Offenheit bleibt kontrolliert

Das von Chinas Führung gegebene Versprechen, über SARS wahrheitsgetreu zu informieren, stößt auf großes Misstrauen. Eine offene Debatte der politischen Folgen von SARS ist nicht möglich

aus Peking JUTTA LIETSCH

„Na? Zufrieden mit den Antworten?“, fragt Herr Wang. Im Radio hat er die Pressekonferenz verfolgt, in der Pekinger Funktionäre über den Kampf gegen die Lungenkrankheit SARS berichteten. Das Fazit Wangs, der in einer Autofirma arbeitet: „Die können doch gar nicht die Wahrheit sagen, das ist politisch viel zu heikel!“ „Ehrliche“ Informationen über die Ausbreitung der Infektion hatte die Regierung im April versprochen, nachdem sie dabei ertappt worden war, dass sie monatelang gelogen hatte.

Seither überschütten Chinas Medien die Öffentlichkeit mit Berichten über den Kampf heldenhafter Ärztinnen und Pfleger gegen SARS, propagieren Vorbeugemaßnahmen, drucken Rezepte für Stärkungsmittel und melden neueste SARS-Zahlen. Die Medien preisen das Dreigestirn an der Spitze des Oberkommandos im „Krieg gegen SARS“: Präsident Hu Jintao, Premier Wen Jiabao und Gesundheitsministerin Wu Yi, deren Name zum Entzücken der auf Wortspiele versessenen Chinesen ähnlich klingt wie „keine Epidemie“.

Trotzdem herrscht weiter großes Misstrauen gegenüber offiziellen Verlautbarungen. Zu offensichtlich sind die Versuche der Behörden, weiter Informationen zu kontrollieren. Beim US-Sender CNN, der ohnehin nur in teuren Hotels und Vierteln Privilegierter empfangen werden kann, drückten die Zensoren in den letzten Tag wiederholt auf den Störknopf: Der Bildschirm wurde vorübergehend schwarz, wenn CNN über Unruhen vor Quarantänestationen berichtete.
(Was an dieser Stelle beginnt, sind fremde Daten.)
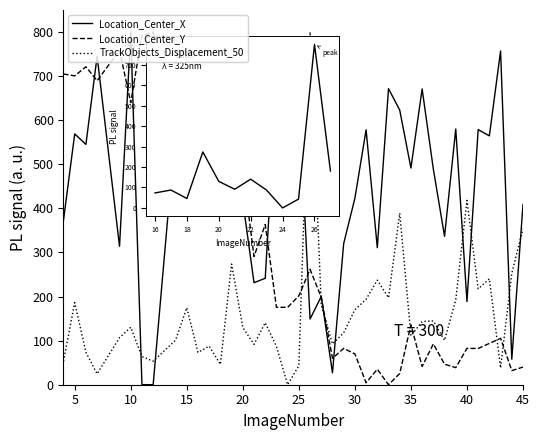

What is the greatest value displayed?

800.0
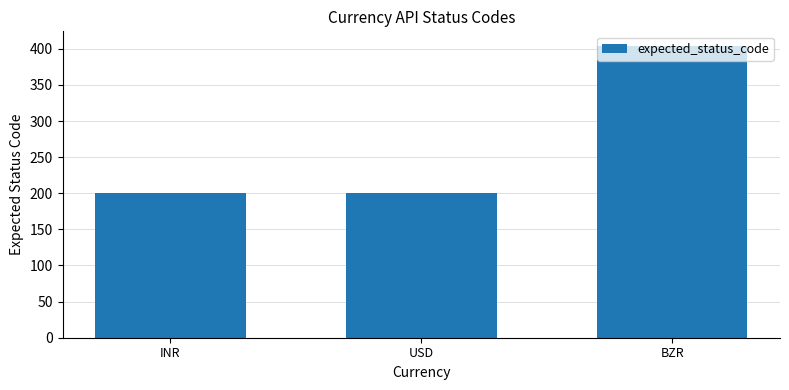

What is the sum of all values?

804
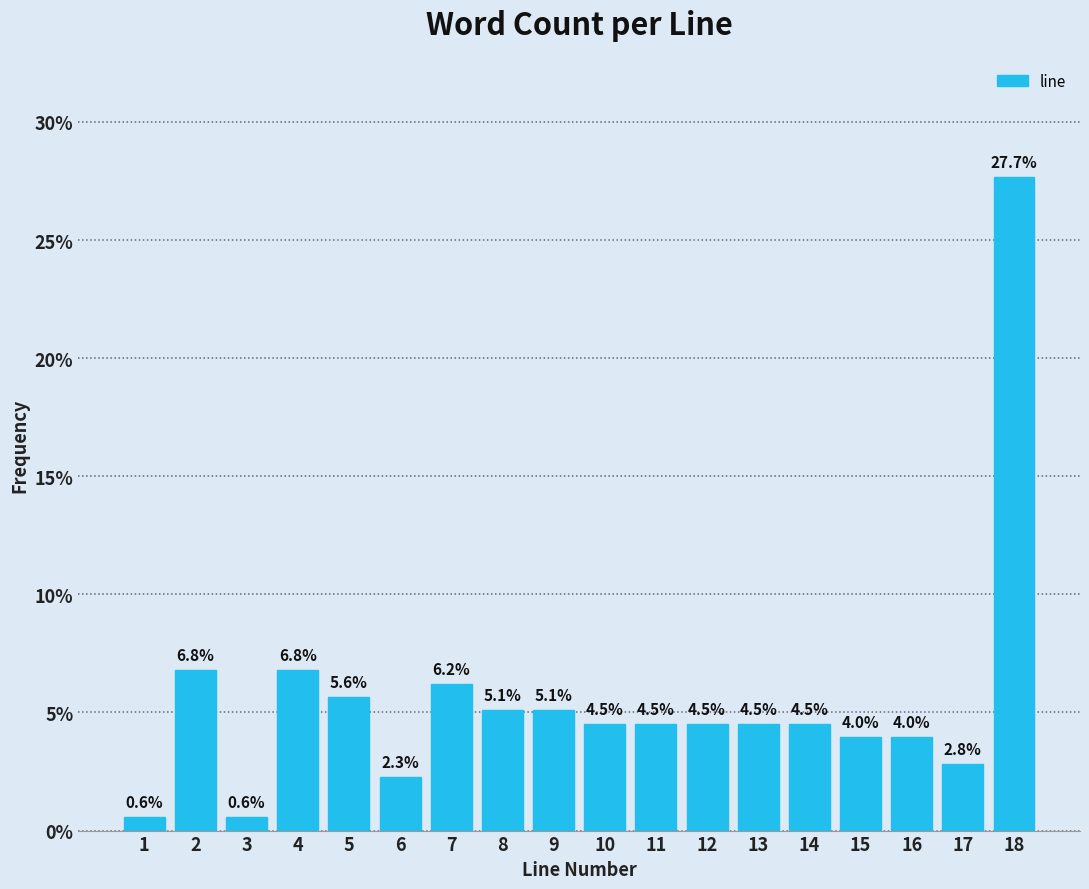

Reading right to left, extract all data points from this chart.

18=27.7	17=2.8	16=4.0	15=4.0	14=4.5	13=4.5	12=4.5	11=4.5	10=4.5	9=5.1	8=5.1	7=6.2	6=2.3	5=5.6	4=6.8	3=0.6	2=6.8	1=0.6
Die „Abteilung für Öffentlichkeitsarbeit“ der KP wies, so wird in Peking berichtet, die Propagandafunktionäre an, „die korrekte Richtung der Nachrichten und Kommentare fest in den Griff zu nehmen und ein günstiges Klima für die Vorbeugung gegen SARS“ zu schaffen. Für Chinas Journalisten bedeutet das: „Wir müssen unseren Artikeln stets eine positive Tendenz geben, sonst werden sie nicht veröffentlicht“, sagt eine Reporterin. Die für ihre mutigen Berichte bekannte Zeitschrift Nanfang Zhoumo erhielt jüngst einen neuen Chefredakteur. Der war zuvor in der Propagandaabteilung der SARS-Ursprungsprovinz Guangdong beschäftigt, wo er zu Jahresbeginn Nachrichten über SARS unterdrücken ließ.
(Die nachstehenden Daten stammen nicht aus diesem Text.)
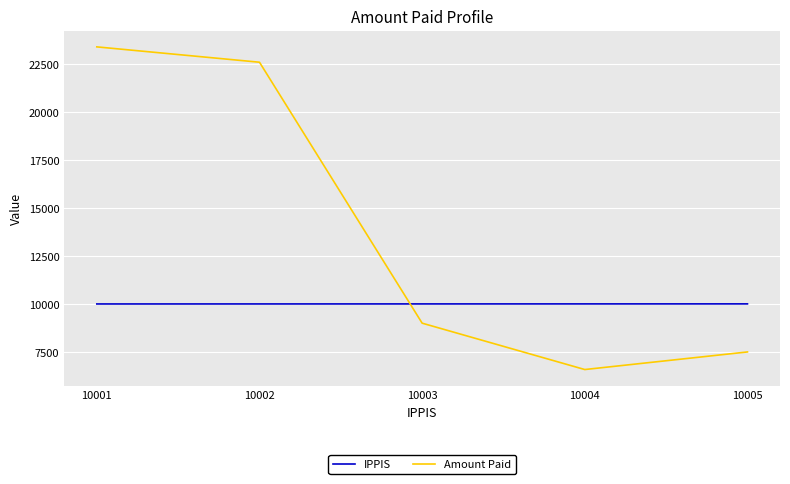

List the series in order of their overall mean, lowest first.

IPPIS, Amount Paid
Inzwischen gibt es an einigen Hochschulen eine inoffizielle Debatte über die Gründe des SARS-Desasters. Solange Funktionäre sich nicht vor dem Volk verantworten müssen, werde es solche Krisen immer wieder geben, warnen Kritiker. Noch immer werde das volle Ausmaß von SARS nicht offen gelegt, weil die Verantwortlichen sich nur davor fürchten, ihre Vorgesetzten mit schlechten Nachrichten zu verärgern. Die Entlassung des Pekinger Bürgermeisters und des Gesundheitsministers sei Augenwischerei. Eine offene Debatte über die politischen Folgen der SARS-Krise für die seit März amtierende Regierung von Präsident Hu und Premier Wen gibt es nicht.

Nach wie vor gilt ein Gesetz von 1988, laut dem alle Informationen über Krankheiten Staatsgeheimnisse sind, solange das Gesundheitsministerium sie nicht bekannt gegeben hat. Als der Militärarzt Jiang Yanyong im April die Pekinger Regierung beschuldigte, das wahre Ausmaß von SARS zu vertuschen, wagte kein einheimisches Medium, dies zu berichten. Die Kritik konnte nur in ausländischen Medien erscheinen. Inzwischen ist der Arzt nicht mehr erreichbar, sein Schicksal ist unklar.

Kein Wunder, dass sich Herr Wang wie Millionen Chinesen auf Handy und Internet verlässt. SMS-Botschaften zu SARS und Gerüchte verbreiten sich blitzschnell. So beliebt ist diese Form der „Informationsguerilla“, dass die Behörden jetzt Handy-„Gerüchteköche“ verhaften.